Napoli, Italy (Naples)

June 9, 2010

We took a taxi…our driver, chatted in Italian the whole way, intermittently pausing to allow shana to pipe up in Spanish. I threw in random words here and there and a lot of laughter, giddy at the prospect of good food.

The driver pointed at himself and said Guiseppo and then pointed at me, then shana, repeating our names as we said them. Lizzie was in the back seat, still exhausted after her flight in (and 5 hour nap) and ravenous. It was 9pm, just getting dark, and we were finally venturing into the city. She mumbled her name, swallowing the “e” in Elizabeth so that Guiseppo heard lesbeta.

“lesbeta?” he repeated. “lesbeta? Dame e dame?”

What he was asking slowly dawned on us… “no, Elisabetha” shana chimed in with Italian pronounciation.

“ohhhh!” he exclaimed while we all laughed, unsure why he thought she would introduce herself as “lesbian” even if she was a lesbian.

No matter, we arrived and shana handed over €10 (we’re running through euro like water here) and prepared to exit. Guiseppo pointed to the money and said, “two more.” To this, lizzie began digging in her pocket while shana motioned for her to put it away.
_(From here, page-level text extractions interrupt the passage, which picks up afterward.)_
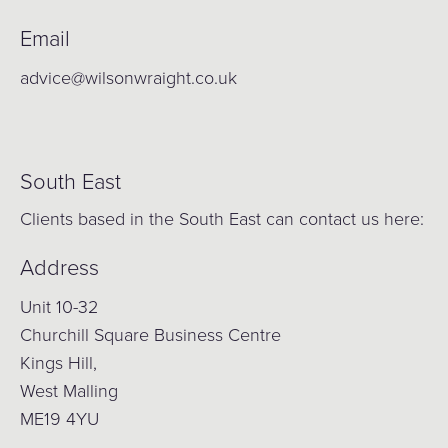
Email
advice@wilsonwraight.co.uk
South East
Clients based in the South East can contact us here:
Address
Unit 10-32
Churchill Square Business Centre
Kings Hill,
West Malling
ME19 4YU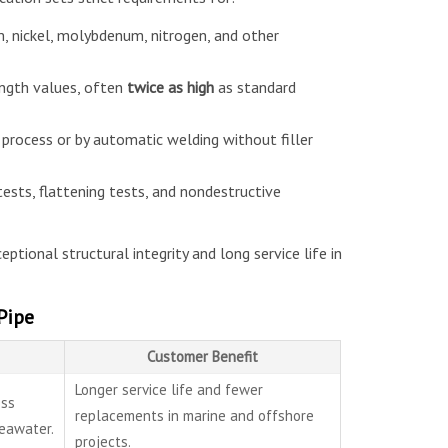
, nickel, molybdenum, nitrogen, and other
ength values, often
twice as high
as standard
process or by automatic welding without filler
tests, flattening tests, and nondestructive
eptional structural integrity and long service life in
Pipe
Customer Benefit
Longer service life and fewer
ess
replacements in marine and offshore
seawater.
projects.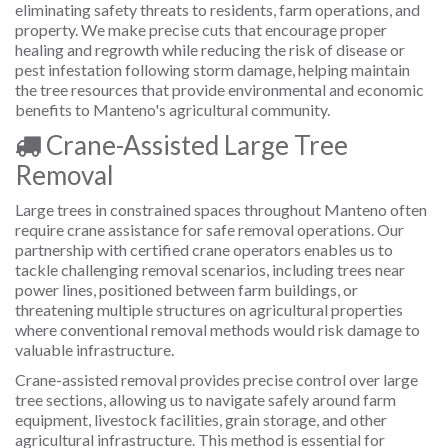
eliminating safety threats to residents, farm operations, and
property. We make precise cuts that encourage proper
healing and regrowth while reducing the risk of disease or
pest infestation following storm damage, helping maintain
the tree resources that provide environmental and economic
benefits to Manteno's agricultural community.
Crane-Assisted Large Tree
Removal
Large trees in constrained spaces throughout Manteno often
require crane assistance for safe removal operations. Our
partnership with certified crane operators enables us to
tackle challenging removal scenarios, including trees near
power lines, positioned between farm buildings, or
threatening multiple structures on agricultural properties
where conventional removal methods would risk damage to
valuable infrastructure.
Crane-assisted removal provides precise control over large
tree sections, allowing us to navigate safely around farm
equipment, livestock facilities, grain storage, and other
agricultural infrastructure. This method is essential for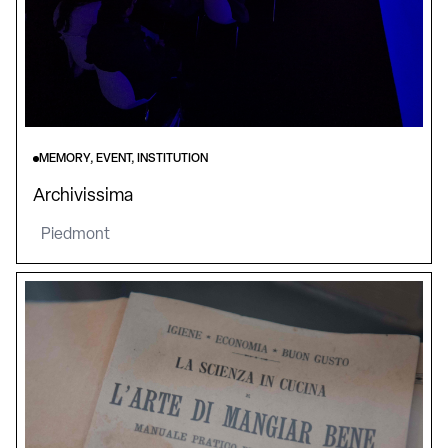
MEMORY, EVENT, INSTITUTION
Archivissima
Piedmont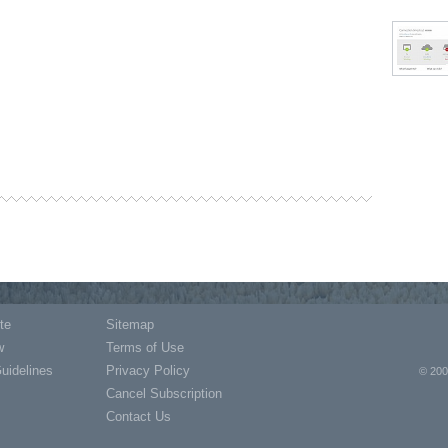
te
Sitemap
w
Terms of Use
Guidelines
Privacy Policy
© 200
Cancel Subscription
Contact Us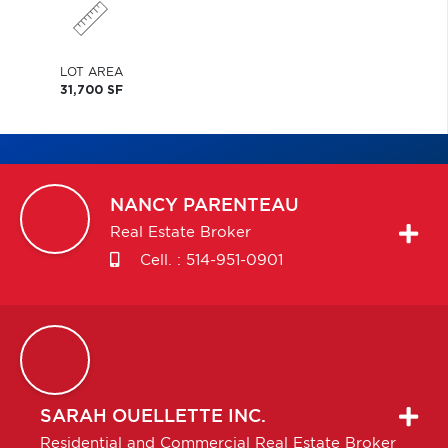
LOT AREA
31,700 SF
NANCY
PARENTEAU
Real Estate Broker
Cell. :
514-951-0901
SARAH
OUELLETTE INC.
Residential and Commercial Real Estate Broker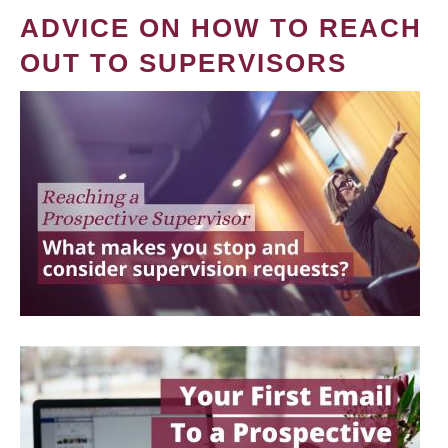
ADVICE ON HOW TO REACH
OUT TO SUPERVISORS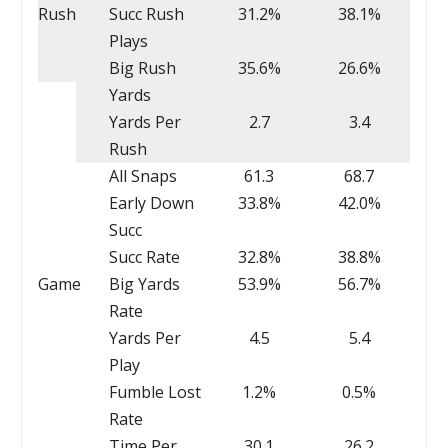
Rush
Succ Rush
31.2%
38.1%
Plays
Big Rush
35.6%
26.6%
Yards
Yards Per
2.7
3.4
Rush
All Snaps
61.3
68.7
Early Down
33.8%
42.0%
Succ
Succ Rate
32.8%
38.8%
Game
Big Yards
53.9%
56.7%
Rate
Yards Per
4.5
5.4
Play
Fumble Lost
1.2%
0.5%
Rate
Time Per
30.1
26.2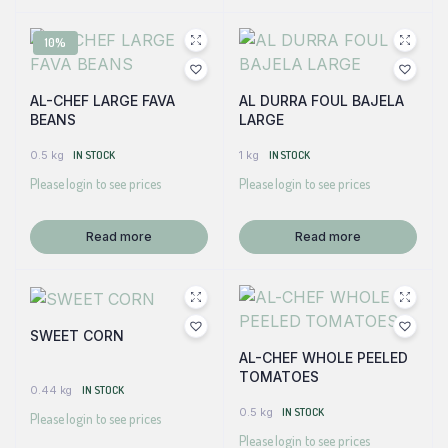
10%
AL-CHEF LARGE FAVA
AL DURRA FOUL BAJELA
BEANS
LARGE
0.5 kg
IN STOCK
1 kg
IN STOCK
Please login to see prices
Please login to see prices
Read more
Read more
SWEET CORN
AL-CHEF WHOLE PEELED
TOMATOES
0.44 kg
IN STOCK
0.5 kg
IN STOCK
Please login to see prices
Please login to see prices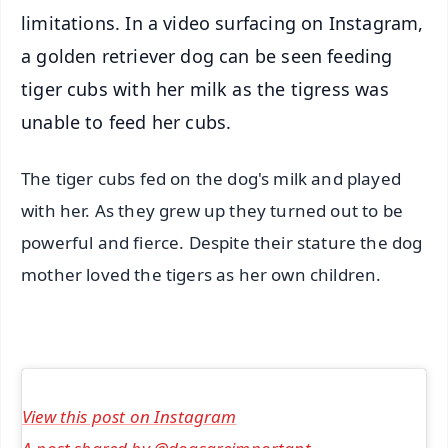
limitations. In a video surfacing on Instagram,
a golden retriever dog can be seen feeding
tiger cubs with her milk as the tigress was
unable to feed her cubs.
The tiger cubs fed on the dog's milk and played
with her. As they grew up they turned out to be
powerful and fierce. Despite their stature the dog
mother loved the tigers as her own children.
View this post on Instagram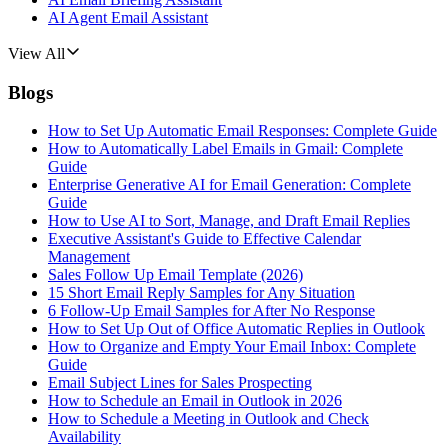
AI Agent Email Assistant
View All
Blogs
How to Set Up Automatic Email Responses: Complete Guide
How to Automatically Label Emails in Gmail: Complete
Guide
Enterprise Generative AI for Email Generation: Complete
Guide
How to Use AI to Sort, Manage, and Draft Email Replies
Executive Assistant's Guide to Effective Calendar
Management
Sales Follow Up Email Template (2026)
15 Short Email Reply Samples for Any Situation
6 Follow-Up Email Samples for After No Response
How to Set Up Out of Office Automatic Replies in Outlook
How to Organize and Empty Your Email Inbox: Complete
Guide
Email Subject Lines for Sales Prospecting
How to Schedule an Email in Outlook in 2026
How to Schedule a Meeting in Outlook and Check
Availability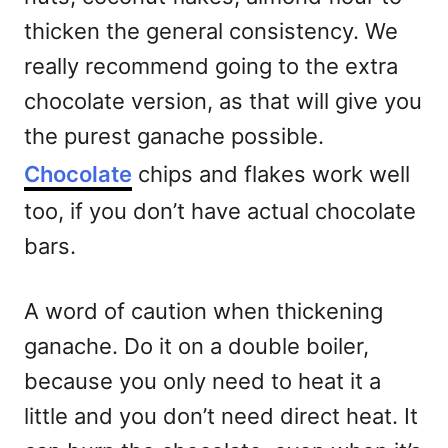
thicken the general consistency. We
really recommend going to the extra
chocolate version, as that will give you
the purest ganache possible.
Chocolate
chips and flakes work well
too, if you don’t have actual chocolate
bars.
A word of caution when thickening
ganache. Do it on a double boiler,
because you only need to heat it a
little and you don’t need direct heat. It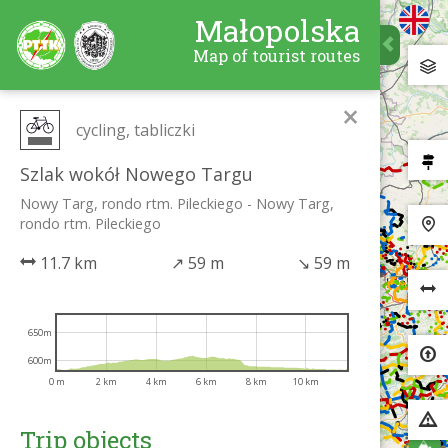
Małopolska
Map of tourist routes
×
cycling, tabliczki
Szlak wokół Nowego Targu
Nowy Targ, rondo rtm. Pileckiego - Nowy Targ,
rondo rtm. Pileckiego
11.7 km
↗
59 m
↘
59 m
650m
600m
0 m
2 km
4 km
6 km
8 km
10 km
Trip objects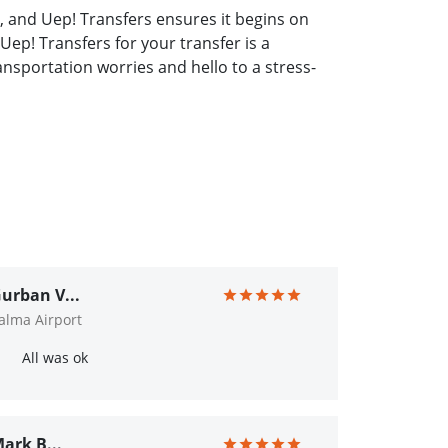
, and Uep! Transfers ensures it begins on
Uep! Transfers for your transfer is a
nsportation worries and hello to a stress-
urban V...
alma Airport
All was ok
ark B...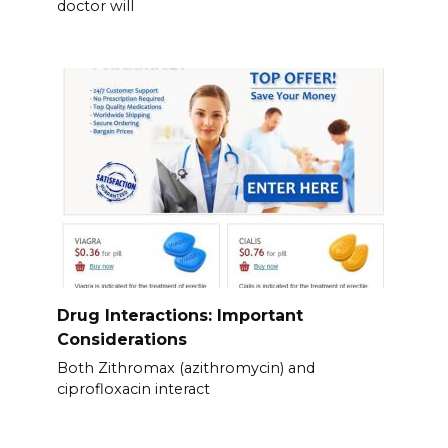
doctor will
Drug Interactions: Important
Considerations
Both Zithromax (azithromycin) and
ciprofloxacin interact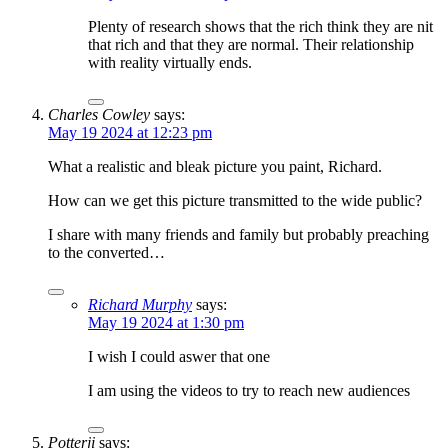
Plenty of research shows that the rich think they are nit
that rich and that they are normal. Their relationship
with reality virtually ends.
Charles Cowley
says:
May 19 2024 at 12:23 pm
What a realistic and bleak picture you paint, Richard.
How can we get this picture transmitted to the wide public?
I share with many friends and family but probably preaching
to the converted…
Richard Murphy
says:
May 19 2024 at 1:30 pm
I wish I could aswer that one
I am using the videos to try to reach new audiences
Potterji
says: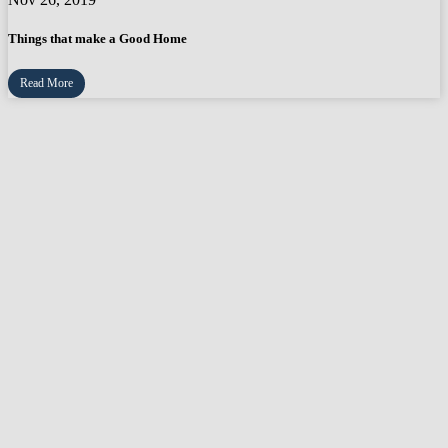
Things that make a Good Home
Read More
“so you’ll come back in two hours?” she asked with a 200watt smile. He answered with what we inferred to be that he would be off work then but reminded us that we must call him tomorrow to take us to the restaurant he suggested. We nodded enthusiastically and exited the car – €2 still in lizzie’s pocket.

Shana has a gift.

Of course the two euro reprieve does very little to remove the sting from our train ride down. We bought our tickets to naples from a machine in the station (complete with me assuming the machine had eaten my card only to discover – at the police officers’ we stopped insistence- it was in my wallet) for €31 for the three of us. Downright giddy. We headed to the train a few minutes before departure only to discover it packed to the gills…we searched frantically for any seats (holding little hope for three together) and finally found a cluster of three in one of the last cars.

We hunkered down and chatted together, catching up on the last few months and giving each other a hard time. A few stops in the ticket agent emerged. We gleefully handed him our ticket and he looked dour. He rapid fired Italian at us and gestured to our ticket. We kept pointing at the number three on there…making sure he saw that despite there being only one ticket it had three people on it. He snatched the ticket and walked away. When he returned he wrote down €50 and pointed at us.

We owed money. As best as we can figure, the extra money was a fine for not having validated our ticket before we boarded. There are little yellow machines at each station and you stick your ticket in before you ride because the tickets themselves are good for a period of time. That was one hell of a lesson to learn…from rough $12 to about $35 tickets…just like that. It was a bitter pill to swallow.

Still…finally seated at an Italian restaurant, Italians (not tourists) all around us, we scanned the menu and prepared to order. Water, a glass of wine for lizzie, antipasto (some kind of cold stuffed eggplant, and assorted peppers and tomatoes with basil and oil), and of course bread (which was not bad like everyone warned me it would be).

We were off to a roaring good start, everyone trying all the dishes and smiling with gastronomic delight. Then we ordered our next course…gnocchi with mozzarella for lizzie and myself and spaghetti with tomatoes for shana. Hers – light and the taste of summer, ours – dense and superbly textured with a mild tomato sauce accented by a generous helping of parmesan cheese.

But we weren’t finished. Fruit had been wafting by our table and so we ordered fruit. Huge chilled wedges of sweet watermelon emerged, followed shortly after by some kind of homemade donuts dusted heavily with sugar.

I was beyond full. Happily patting my bloated belly and basking in the foreignness of the feeling of – not just fullness – but satisfaction. We are early in our trip…still figuring out how it will unfold, what we will do and where we will eat…I am cautiously optimistic that my food fantasies might actually come to fruition.